The Tascam DR-680 is a very convenient device for recording from a soundfield microphone such as the TetraMic, Brahma, or SPS-200. However, it has a serious defect which affects some microphones (though not the TetraMic or the AKG C404ULS, the only mics I've used with it). This is that the phantom power is not adequately smoothed; the smoothing provided, per channel, is two 1uF surface-mount capacitors - in series (therefore effectively 0.5uF - oops!). The effect of this is that some microphones generate a lot of LF noise which could be avoided with adequate capacitative smoothing of the phantom power.
The Swiss branch of Teac acknowledged this, and modified the recorder of the man who reported it to them and pressed them to find a solution. They simply wired a 47uF electrlytic across the phantom power feed to each of the recorder's six channels, and in some cases got a noise improvement of 12dB!

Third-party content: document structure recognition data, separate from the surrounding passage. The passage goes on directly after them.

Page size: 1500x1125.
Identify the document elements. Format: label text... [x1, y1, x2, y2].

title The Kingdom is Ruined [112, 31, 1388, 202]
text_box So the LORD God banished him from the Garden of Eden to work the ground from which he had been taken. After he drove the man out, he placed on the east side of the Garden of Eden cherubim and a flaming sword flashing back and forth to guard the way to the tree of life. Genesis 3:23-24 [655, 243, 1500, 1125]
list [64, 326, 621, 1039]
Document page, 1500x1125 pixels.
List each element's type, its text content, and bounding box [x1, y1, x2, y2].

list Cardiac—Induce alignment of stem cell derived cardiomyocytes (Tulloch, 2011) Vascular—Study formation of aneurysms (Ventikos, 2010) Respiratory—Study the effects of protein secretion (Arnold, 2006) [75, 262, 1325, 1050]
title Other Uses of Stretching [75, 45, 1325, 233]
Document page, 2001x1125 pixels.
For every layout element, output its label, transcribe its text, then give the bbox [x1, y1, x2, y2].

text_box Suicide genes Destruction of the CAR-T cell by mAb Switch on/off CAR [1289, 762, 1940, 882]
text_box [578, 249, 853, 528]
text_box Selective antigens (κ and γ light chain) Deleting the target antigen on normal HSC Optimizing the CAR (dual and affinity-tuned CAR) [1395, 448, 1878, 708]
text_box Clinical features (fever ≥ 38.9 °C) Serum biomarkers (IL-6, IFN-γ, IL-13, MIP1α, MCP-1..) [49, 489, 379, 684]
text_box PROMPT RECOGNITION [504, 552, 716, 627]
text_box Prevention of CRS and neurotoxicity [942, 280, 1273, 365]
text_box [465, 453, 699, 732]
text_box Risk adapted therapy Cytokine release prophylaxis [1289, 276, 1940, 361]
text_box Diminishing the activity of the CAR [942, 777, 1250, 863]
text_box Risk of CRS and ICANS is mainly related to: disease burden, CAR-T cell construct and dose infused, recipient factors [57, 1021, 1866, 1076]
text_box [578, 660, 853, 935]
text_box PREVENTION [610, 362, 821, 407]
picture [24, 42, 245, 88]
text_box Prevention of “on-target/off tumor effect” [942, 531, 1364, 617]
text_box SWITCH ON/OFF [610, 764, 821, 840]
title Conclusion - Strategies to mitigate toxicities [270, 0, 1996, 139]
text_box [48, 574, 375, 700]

So long as you are happy to dismantle the recorder and solder onto a circuit board, it is easy to fit the capacitors to the four XLR inputs. Further dismantling is required to reach the two jack socket inputs, and I didn't bother with this on my unit.
It's worth noting that the DR-680 MkII has been improved, and appears not to have this issue. In my experience the inputs are a couple of dB quieter as well, but I haven't yet done a proper comparison comparing the gain as well.